[CP2K-user] [CP2K:15203] Re: Does CP2K allow a multi-GPU run?

ASSIDUO Network lenardc... at gmail.com
Sun Apr 25 21:06:04 UTC 2021


Thanks for letting me know. I forwarded this to the admin and he confirmed 
that COSMA was compiled with CP2K, even though he specified it not to be. 
He has fixed this now and I've been able to use all my GPU resources.

Thanks for the help.

• • •

Set of tasks:
• A. Answer these questions about the forum message, one per line:
(i) To whom did the writer forward the information?
(ii) What was compiled with CP2K even though it was specified not to be?
(iii) What has the writer been able to use since the fix?
• B. Reproduce the part of the forum message starting with "[CP2K-user] [CP2K:15203] Re: Does" and going on through "it not to be.", word for word.

Supplied data:
• • •

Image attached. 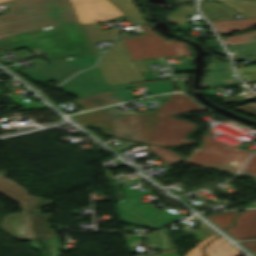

• • •

Expected outputs:
• A.
(i) The admin.
(ii) COSMA.
(iii) All of the writer's GPU resources.

• B.
[CP2K-user] [CP2K:15203] Re: Does CP2K allow a multi-GPU run?

ASSIDUO Network lenardc... at gmail.com
Sun Apr 25 21:06:04 UTC 2021


Thanks for letting me know. I forwarded this to the admin and he confirmed 
that COSMA was compiled with CP2K, even though he specified it not to be.